→ **Extracted information**:
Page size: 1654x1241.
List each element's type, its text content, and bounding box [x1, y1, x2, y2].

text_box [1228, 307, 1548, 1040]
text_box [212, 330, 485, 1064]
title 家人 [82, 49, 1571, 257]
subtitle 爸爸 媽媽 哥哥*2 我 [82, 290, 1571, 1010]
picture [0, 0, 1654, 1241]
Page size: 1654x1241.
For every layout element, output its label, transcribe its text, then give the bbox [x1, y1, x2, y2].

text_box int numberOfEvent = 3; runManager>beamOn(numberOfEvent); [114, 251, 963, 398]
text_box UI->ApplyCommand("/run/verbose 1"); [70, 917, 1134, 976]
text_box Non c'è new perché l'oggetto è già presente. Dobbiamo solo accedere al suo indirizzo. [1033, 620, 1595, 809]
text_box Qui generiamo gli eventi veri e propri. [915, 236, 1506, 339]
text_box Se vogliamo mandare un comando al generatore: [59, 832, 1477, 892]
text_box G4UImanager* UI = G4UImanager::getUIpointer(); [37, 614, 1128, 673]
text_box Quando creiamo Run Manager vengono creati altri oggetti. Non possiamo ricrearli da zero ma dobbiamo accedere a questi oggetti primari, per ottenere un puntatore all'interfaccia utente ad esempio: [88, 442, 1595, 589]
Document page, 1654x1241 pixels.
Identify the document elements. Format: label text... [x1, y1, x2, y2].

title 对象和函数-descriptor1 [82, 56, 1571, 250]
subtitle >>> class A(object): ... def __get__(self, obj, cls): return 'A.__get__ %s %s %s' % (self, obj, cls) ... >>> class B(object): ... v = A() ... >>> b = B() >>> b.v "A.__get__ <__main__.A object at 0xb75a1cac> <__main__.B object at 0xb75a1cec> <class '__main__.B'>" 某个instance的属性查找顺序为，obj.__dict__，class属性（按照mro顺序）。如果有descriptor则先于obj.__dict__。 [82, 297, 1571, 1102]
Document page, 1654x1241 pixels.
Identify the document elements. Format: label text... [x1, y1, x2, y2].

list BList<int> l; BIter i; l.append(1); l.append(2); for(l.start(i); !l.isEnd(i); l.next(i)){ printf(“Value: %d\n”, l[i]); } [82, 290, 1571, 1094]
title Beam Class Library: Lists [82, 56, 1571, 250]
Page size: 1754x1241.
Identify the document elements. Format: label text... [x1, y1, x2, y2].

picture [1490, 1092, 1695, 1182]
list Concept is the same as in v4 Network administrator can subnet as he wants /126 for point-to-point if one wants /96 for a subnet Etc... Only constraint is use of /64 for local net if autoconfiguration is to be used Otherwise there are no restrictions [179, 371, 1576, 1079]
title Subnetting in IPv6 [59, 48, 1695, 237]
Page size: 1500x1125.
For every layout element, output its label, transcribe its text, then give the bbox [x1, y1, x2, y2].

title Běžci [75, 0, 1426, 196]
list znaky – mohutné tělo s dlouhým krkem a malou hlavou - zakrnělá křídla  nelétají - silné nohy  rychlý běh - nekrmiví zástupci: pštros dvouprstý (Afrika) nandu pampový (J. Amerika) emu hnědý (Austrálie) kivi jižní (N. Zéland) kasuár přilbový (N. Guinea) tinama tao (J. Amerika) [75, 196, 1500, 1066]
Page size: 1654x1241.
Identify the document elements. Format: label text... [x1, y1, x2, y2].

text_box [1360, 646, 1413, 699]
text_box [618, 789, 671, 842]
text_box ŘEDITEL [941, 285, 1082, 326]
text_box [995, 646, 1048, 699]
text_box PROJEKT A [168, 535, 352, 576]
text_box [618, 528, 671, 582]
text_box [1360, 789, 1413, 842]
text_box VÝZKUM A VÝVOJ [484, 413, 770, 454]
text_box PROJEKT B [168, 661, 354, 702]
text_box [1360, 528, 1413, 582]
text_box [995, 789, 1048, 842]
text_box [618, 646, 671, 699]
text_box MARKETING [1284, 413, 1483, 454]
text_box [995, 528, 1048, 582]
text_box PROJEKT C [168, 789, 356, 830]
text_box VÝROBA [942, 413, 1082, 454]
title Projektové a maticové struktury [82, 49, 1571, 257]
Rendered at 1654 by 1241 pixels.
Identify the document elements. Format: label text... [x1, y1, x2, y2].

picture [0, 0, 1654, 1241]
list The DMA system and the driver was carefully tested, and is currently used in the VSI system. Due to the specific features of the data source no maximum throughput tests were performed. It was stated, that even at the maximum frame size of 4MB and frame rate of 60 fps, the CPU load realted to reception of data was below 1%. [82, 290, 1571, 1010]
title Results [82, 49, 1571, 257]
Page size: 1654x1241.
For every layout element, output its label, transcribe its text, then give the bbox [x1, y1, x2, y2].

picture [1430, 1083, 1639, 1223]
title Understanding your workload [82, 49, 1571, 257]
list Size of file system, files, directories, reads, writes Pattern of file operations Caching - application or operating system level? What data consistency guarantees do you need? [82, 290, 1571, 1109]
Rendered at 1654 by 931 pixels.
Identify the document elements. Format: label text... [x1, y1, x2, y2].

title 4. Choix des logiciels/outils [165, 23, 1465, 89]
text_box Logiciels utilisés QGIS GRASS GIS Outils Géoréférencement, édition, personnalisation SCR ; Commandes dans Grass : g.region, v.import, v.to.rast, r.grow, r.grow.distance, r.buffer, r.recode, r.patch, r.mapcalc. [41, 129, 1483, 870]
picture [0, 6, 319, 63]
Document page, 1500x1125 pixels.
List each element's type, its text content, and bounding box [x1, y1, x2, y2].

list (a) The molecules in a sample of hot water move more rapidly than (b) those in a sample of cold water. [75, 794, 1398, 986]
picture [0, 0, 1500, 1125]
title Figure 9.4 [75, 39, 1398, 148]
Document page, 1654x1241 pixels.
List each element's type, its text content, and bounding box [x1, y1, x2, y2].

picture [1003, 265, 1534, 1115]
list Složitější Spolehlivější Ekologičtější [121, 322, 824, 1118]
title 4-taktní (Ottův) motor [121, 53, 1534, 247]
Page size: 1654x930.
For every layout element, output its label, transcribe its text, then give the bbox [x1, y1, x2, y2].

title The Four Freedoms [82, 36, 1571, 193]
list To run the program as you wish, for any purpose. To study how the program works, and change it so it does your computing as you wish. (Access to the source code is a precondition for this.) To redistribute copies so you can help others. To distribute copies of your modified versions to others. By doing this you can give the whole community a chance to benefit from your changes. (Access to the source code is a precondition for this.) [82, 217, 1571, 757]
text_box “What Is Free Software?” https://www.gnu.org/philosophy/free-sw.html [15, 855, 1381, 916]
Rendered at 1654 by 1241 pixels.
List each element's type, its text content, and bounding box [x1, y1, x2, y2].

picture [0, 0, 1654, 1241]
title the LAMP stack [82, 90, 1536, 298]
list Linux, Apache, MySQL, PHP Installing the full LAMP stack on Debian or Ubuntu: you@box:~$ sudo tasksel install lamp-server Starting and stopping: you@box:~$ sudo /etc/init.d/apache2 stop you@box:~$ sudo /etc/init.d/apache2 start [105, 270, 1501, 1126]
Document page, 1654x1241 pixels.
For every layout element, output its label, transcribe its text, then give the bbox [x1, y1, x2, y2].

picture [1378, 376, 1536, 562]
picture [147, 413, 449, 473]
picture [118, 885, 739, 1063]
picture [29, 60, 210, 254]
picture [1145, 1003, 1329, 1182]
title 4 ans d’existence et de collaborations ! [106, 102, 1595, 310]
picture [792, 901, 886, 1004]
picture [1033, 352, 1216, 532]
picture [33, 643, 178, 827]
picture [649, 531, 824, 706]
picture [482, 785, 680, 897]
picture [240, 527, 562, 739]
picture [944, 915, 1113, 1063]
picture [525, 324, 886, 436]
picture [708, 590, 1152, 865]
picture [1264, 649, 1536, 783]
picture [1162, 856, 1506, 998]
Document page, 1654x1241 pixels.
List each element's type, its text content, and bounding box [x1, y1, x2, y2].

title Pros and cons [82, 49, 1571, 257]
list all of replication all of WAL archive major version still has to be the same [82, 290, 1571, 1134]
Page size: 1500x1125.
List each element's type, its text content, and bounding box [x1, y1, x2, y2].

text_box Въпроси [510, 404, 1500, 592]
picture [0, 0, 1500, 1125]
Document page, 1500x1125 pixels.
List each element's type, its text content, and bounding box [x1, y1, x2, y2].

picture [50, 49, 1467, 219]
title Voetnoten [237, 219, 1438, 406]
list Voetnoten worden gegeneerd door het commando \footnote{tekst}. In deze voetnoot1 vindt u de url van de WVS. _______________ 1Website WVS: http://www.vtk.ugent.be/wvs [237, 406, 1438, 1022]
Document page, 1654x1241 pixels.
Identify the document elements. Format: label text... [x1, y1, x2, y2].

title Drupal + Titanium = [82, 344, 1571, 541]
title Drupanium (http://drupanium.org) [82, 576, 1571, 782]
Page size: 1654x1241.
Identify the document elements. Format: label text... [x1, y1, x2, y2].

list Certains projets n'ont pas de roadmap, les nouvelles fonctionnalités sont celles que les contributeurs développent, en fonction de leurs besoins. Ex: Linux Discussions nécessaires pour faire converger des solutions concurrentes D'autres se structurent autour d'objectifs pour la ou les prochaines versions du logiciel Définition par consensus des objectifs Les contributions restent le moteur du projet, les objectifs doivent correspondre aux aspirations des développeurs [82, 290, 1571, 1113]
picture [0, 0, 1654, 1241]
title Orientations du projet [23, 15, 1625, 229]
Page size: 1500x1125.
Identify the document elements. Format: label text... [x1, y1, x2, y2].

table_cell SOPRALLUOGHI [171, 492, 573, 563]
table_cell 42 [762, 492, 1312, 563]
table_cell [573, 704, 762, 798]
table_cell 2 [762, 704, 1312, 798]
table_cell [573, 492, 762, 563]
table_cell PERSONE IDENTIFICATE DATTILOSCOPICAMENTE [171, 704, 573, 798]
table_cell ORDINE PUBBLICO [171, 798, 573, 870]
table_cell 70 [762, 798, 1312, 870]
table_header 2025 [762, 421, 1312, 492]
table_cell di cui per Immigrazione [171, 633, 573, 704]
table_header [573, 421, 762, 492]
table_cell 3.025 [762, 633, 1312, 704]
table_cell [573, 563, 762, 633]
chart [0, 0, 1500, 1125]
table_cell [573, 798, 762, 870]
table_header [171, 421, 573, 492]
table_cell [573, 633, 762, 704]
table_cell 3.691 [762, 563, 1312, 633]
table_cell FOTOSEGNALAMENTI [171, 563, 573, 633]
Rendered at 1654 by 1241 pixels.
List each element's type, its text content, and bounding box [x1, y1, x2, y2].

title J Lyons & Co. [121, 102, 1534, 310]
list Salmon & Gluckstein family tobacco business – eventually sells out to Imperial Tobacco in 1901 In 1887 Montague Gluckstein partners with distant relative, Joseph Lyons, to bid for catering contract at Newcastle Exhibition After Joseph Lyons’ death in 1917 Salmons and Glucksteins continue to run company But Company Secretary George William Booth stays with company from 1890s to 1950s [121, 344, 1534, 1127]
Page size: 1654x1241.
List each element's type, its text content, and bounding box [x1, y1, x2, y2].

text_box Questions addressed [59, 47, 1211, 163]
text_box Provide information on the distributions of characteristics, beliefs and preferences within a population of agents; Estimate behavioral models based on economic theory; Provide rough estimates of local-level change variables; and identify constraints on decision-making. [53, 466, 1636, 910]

→ **Stated goal**: Update the material from the line with "Rendered at 1654 by 931 pixels." to the line with "title 4. Choix" by swapping "document elements" for "page elements", leaving everything else untouched, and give back only those lines.

→ **Output for this exercise**:
Rendered at 1654 by 931 pixels.
Identify the page elements. Format: label text... [x1, y1, x2, y2].

title 4. Choix des logiciels/outils [165, 23, 1465, 89]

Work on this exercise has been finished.